» **Extracted material**:
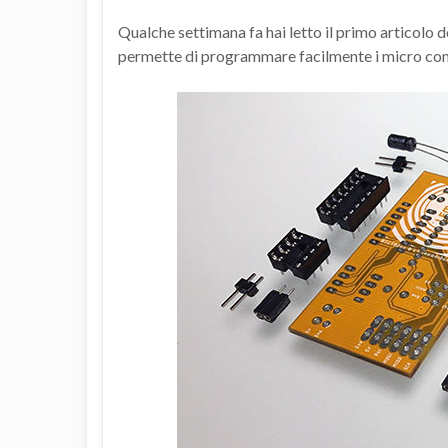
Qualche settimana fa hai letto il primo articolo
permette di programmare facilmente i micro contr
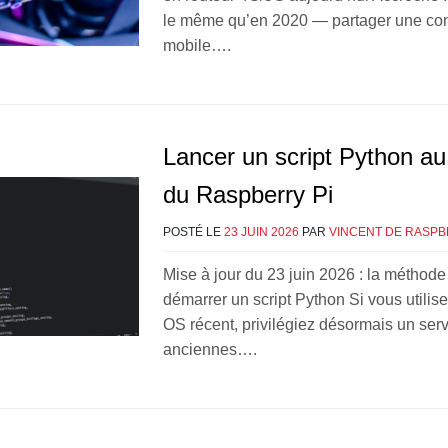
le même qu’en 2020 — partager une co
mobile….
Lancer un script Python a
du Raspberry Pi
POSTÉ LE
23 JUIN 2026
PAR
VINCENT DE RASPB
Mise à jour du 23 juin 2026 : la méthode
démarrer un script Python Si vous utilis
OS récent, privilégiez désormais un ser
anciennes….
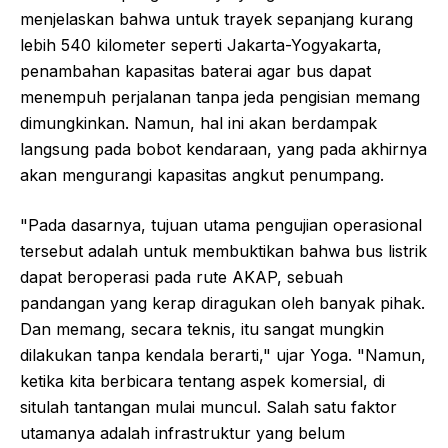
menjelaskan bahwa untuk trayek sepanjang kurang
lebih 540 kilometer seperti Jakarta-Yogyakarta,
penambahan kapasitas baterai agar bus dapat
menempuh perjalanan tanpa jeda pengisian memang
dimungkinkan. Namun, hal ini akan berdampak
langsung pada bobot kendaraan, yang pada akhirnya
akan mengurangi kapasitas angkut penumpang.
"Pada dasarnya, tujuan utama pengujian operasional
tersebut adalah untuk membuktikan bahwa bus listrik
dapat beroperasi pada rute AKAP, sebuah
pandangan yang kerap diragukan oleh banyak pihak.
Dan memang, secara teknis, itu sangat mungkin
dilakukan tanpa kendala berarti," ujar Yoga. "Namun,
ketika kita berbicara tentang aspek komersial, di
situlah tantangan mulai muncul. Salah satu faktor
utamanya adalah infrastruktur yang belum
--
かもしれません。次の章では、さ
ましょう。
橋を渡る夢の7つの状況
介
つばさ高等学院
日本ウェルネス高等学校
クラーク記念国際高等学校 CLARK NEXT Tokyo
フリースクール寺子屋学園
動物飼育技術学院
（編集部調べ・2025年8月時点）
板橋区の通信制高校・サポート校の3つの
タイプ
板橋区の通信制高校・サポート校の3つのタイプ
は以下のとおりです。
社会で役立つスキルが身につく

» **Task goal**:
Please go back to the data and copy the lines starting at the one that contains "le même qu’en 2020 — partager une co" and ending after the one that contains "anciennes….", with "script" swapped for "programme" and nothing else changed.

» **Response to this task**:
le même qu’en 2020 — partager une co
mobile….
Lancer un programme Python a
du Raspberry Pi
POSTÉ LE
23 JUIN 2026
PAR
VINCENT DE RASPB
Mise à jour du 23 juin 2026 : la méthode
démarrer un programme Python Si vous utilis
OS récent, privilégiez désormais un ser
anciennes….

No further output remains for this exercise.